There are a couple of things to be aware of regarding receiver nodes and Elastic Agents. The first is Fleet which handles things like updating the agents and scheduling searches. The other is the Elastic Agent log output, which in this case is Logstash running on the manager or receiver node. Due to limitations in Elastic licensing we can only have a single output policy. That means that when you add a receiver or a fleet node it gets added to a list that is distributed to the agents. The agents go down that list and stop after a successful connection. The only way to direct agents to specific receivers is to use firewall rules to block agents to certain receivers. Again keep in mind that there is no bandwidth savings here because the search nodes still need to empty the Redis queue on the receiver nodes.

Intrusion Detection Honeypot (IDH) Node

The Intrusion Detection Honeypot node mimics common services such as HTTP, FTP, and SSH. Any interaction with these fake services will automatically result in an alert.

Heavy Node

There is also an option to have a manager node and one or more heavy nodes.

Warning

Heavy nodes are NOT recommended for most users due to performance reasons, and should only be used for testing purposes or in low-throughput environments.

Recommended only if a standard distributed deployment is not possible
Consists of a manager node and one or more heavy nodes
Each heavy node is an independent Elastic cluster that is queried from the manager via cross-cluster search

Note

Heavy nodes do not consume from the Redis queue on the manager. This means that if you just have a manager and heavy nodes, then the Redis queue on the manager will grow and never be drained. To avoid this, you have two options. If you are starting a new deployment, you can make your manager a manager search so that it will drain its own Redis queue. Alternatively, if you have an existing deployment with a manager and want to avoid rebuilding, then you can add a separate search node (NOT heavy node) to consume from the Redis queue on the manager.
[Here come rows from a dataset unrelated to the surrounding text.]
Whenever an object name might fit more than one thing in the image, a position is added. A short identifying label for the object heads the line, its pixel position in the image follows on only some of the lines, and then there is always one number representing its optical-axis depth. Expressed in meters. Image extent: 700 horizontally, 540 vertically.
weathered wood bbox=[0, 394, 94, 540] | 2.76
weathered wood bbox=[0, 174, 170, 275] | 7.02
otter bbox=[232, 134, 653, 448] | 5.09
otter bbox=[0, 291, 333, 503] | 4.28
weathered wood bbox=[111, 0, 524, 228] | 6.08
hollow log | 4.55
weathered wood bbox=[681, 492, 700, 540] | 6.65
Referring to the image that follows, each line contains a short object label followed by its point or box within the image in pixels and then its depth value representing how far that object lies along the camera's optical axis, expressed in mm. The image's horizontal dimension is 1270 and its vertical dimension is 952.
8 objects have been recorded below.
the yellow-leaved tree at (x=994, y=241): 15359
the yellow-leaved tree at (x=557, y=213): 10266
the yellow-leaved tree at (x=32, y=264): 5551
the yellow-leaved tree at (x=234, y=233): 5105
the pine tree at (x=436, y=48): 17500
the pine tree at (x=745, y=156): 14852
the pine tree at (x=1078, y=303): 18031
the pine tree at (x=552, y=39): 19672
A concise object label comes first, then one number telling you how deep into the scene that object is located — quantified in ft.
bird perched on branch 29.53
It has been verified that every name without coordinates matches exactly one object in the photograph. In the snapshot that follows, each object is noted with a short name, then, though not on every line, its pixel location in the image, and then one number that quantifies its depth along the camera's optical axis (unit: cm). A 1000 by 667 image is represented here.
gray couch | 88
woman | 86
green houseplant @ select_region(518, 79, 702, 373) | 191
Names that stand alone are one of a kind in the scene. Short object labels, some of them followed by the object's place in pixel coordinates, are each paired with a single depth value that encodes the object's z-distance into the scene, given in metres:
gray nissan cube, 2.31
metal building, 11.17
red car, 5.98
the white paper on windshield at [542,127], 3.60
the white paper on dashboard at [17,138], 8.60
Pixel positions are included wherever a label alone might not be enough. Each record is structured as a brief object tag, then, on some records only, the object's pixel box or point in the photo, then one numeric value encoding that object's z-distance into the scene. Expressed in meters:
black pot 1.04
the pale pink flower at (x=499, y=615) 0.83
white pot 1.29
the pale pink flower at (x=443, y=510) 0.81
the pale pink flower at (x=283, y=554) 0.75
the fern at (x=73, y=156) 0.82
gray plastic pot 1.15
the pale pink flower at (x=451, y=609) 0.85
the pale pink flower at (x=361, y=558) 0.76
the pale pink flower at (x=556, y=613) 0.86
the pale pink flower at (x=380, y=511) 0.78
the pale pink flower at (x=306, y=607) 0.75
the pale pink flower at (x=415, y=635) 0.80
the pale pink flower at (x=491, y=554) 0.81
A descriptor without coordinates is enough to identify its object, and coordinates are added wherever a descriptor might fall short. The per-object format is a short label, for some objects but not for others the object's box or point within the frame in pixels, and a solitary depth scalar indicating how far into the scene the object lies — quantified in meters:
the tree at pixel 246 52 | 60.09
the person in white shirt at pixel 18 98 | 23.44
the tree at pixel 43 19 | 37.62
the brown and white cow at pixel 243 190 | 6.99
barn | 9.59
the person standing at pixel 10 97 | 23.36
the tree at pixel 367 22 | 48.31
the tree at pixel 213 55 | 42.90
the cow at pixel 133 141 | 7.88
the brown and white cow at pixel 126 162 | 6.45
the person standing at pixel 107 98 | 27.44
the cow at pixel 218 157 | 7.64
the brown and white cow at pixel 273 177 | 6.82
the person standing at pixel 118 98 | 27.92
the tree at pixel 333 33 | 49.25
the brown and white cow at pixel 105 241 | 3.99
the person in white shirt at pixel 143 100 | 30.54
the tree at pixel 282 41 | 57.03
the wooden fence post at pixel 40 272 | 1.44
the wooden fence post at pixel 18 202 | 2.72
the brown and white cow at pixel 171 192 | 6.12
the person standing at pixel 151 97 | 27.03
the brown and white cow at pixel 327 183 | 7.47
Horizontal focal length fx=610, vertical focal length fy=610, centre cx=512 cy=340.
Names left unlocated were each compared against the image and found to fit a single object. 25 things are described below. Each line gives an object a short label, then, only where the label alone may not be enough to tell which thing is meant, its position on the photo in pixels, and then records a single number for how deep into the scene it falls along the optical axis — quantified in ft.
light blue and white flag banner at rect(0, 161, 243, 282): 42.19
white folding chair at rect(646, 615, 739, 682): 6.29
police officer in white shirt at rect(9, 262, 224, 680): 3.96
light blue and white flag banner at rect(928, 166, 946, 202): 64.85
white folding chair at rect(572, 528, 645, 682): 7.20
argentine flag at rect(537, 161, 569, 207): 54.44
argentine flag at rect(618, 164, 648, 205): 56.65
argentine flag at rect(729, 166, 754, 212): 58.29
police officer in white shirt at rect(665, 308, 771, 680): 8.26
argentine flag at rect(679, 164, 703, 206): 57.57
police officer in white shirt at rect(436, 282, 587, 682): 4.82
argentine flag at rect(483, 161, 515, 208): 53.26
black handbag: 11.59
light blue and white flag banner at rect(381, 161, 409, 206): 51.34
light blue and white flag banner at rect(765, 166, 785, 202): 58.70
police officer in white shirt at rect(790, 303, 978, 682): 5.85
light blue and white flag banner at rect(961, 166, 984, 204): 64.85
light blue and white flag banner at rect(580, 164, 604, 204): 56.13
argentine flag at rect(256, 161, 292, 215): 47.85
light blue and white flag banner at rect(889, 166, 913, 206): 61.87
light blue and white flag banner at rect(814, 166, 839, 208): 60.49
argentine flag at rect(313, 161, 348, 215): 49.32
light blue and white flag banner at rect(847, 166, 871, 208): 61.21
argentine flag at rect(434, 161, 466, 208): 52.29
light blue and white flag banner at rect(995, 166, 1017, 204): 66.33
Heavy nodes perform sensor duties and store their own logs in their own local Elasticsearch instance. This results in higher hardware requirements and lower performance. Heavy nodes do NOT pull logs from the redis queue on the manager like search nodes do.

Heavy Nodes run the following components:

There are two instances of Elastic Agent that run on a Heavy Node:

Instance 1 - Not connected to Fleet (runs standalone), runs in a container, picks up /nsm/ logs and other local logs (soc) and sends them to the local Heavy Node ES cluster.

Instance 2 - Connected to Grid Fleet Server, runs directly on the Heavy Node. Not currently picking up any logs, but has the osquery integration installed.